___ GIVEN TEXT

VBF diagram syntax in Madgraph

Asked by Will Flanagan

Hi Madgraph Experts,

I generate the following 12 diagrams with Madgraph:
http://hepr8.physics.tamu.edu/will/uu_uumumu_noa_QCD0_QED4.pdf
using the command:
"generate p p > u u mu+ mu- / a QCD=0 QED=4 ; display diagrams"

You'll see that four of these diagrams are VBF production of muon pairs (diagrams 1, 2, 5, and 6). But this command also allows 8 non-VBF diagrams (3, 4, 7, 8, 9, 10, 11, and 12).

Question 1: How can I distinguish between these two diagrams with Madgraph syntax?

Alternatively, the 8 diagrams that I don't want can be made with the command:
"generate p p > z z > u u mu+ mu- / a QCD=0 QED=4 ; display diagrams"

______

-- WHAT YOU WILL DO --
• a. In the Madgraph forum post, which of the 12 diagrams are VBF production of muon pairs?
• b. Copy out the stretch of the Madgraph forum post from "VBF diagram syntax" through "with Madgraph syntax?".
• c. Write what comes next in the Madgraph forum post, picking up right after its last sentence.
The lines that follow have no connection to the Madgraph forum post.

___ SOURCE INFORMATION

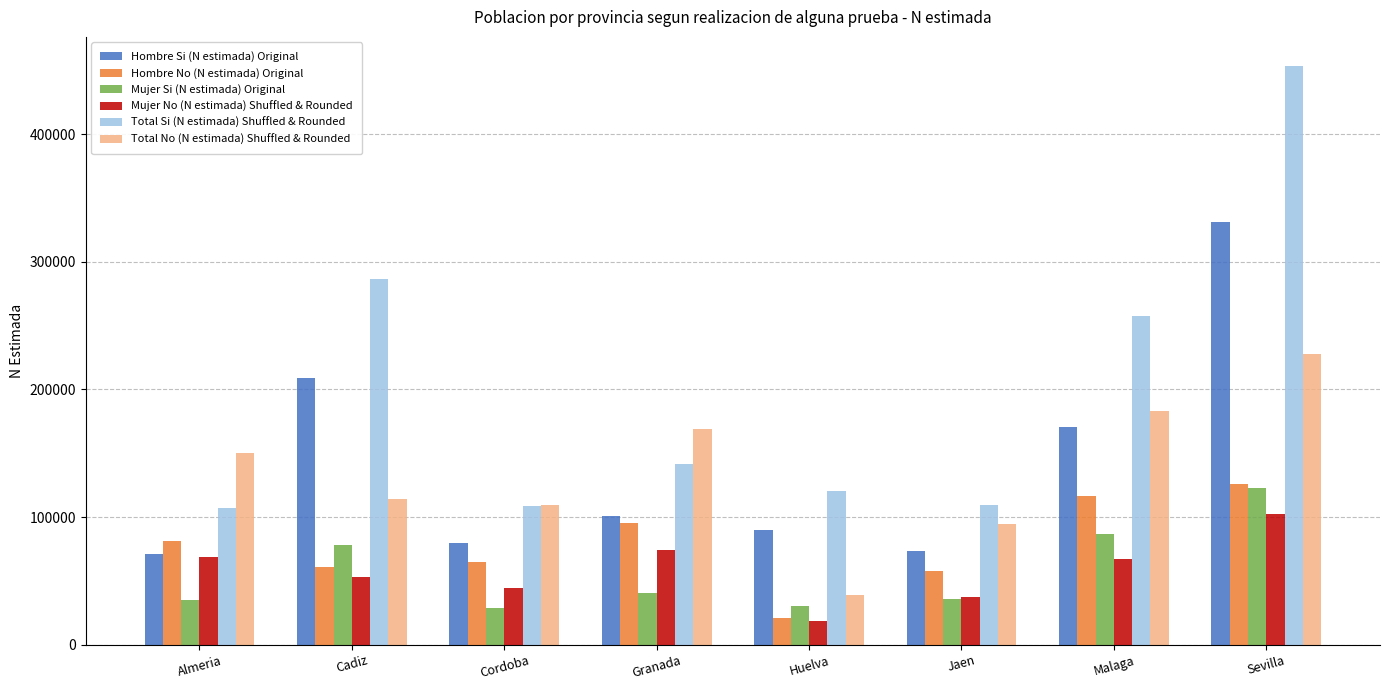

How many bars are there in each group?

6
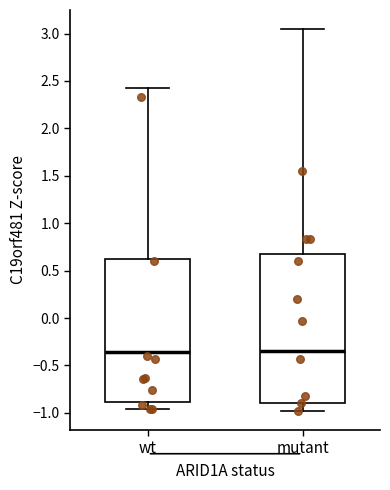

Where does the median line of the box for wt sit on the y-axis? The values are not printed on the chart, so give them approximately, as read against the axis.

-0.35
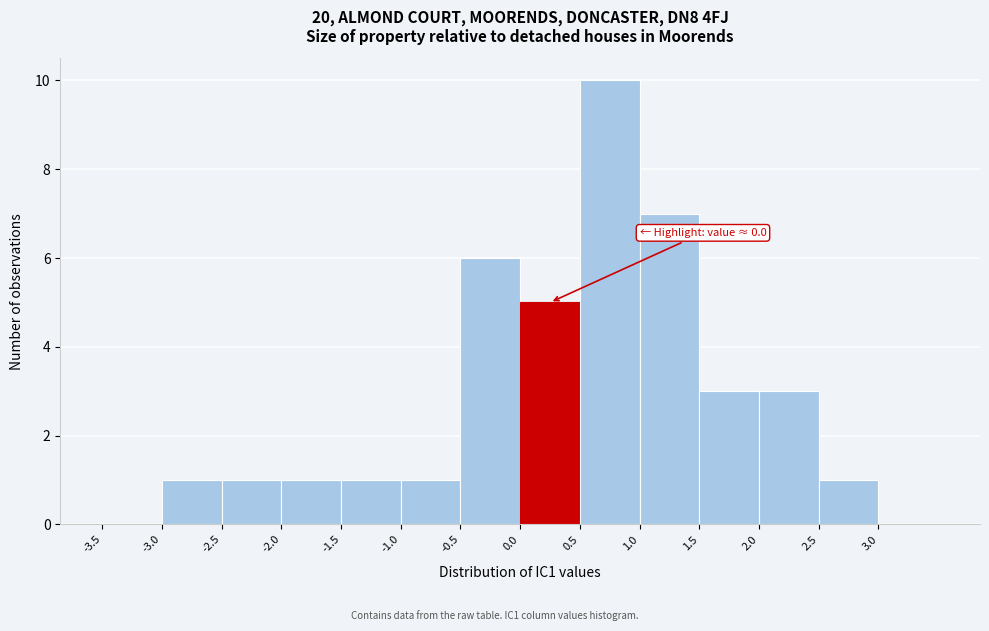

Over which range of the x-axis is the bar tallest?

0.5 to 1.0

______

-- RESPONSES BY ITEM NUMBER --
• a. Diagrams 1, 2, 5, and 6.

• b.
VBF diagram syntax in Madgraph

Asked by Will Flanagan

Hi Madgraph Experts,

I generate the following 12 diagrams with Madgraph:
http://hepr8.physics.tamu.edu/will/uu_uumumu_noa_QCD0_QED4.pdf
using the command:
"generate p p > u u mu+ mu- / a QCD=0 QED=4 ; display diagrams"

You'll see that four of these diagrams are VBF production of muon pairs (diagrams 1, 2, 5, and 6). But this command also allows 8 non-VBF diagrams (3, 4, 7, 8, 9, 10, 11, and 12).

Question 1: How can I distinguish between these two diagrams with Madgraph syntax?

• c.
http://hepr8.physics.tamu.edu/will/uu_zz_uumumu_noa_QCD0_QED4.pdf

Question 2: Is there a way to subtract these diagrams from the previous command's diagrams? This would be an alternate solution to my problem.

Finally, all of the diagrams that I don't want have an s-channel Z going to two muons (3, 4, 7, 8, 9, 10, 11, and 12 from my first pdf or all 8 diagrams in the second pdf).

Question 3: If I add "$ z" to my command to exclude any s-channel Z bosons, none of the diagrams with Z->mumu go away.
"generate p p > u u mu+ mu- / a $ z QCD=0 QED=4 ; display diagrams"
Is there syntax which can exclude these diagrams?

Even better, if you can point me to any further documentation, that would also be great. I've read their minimal user manual (arXiv:1106.0522), but thats it.

Many thanks in advance!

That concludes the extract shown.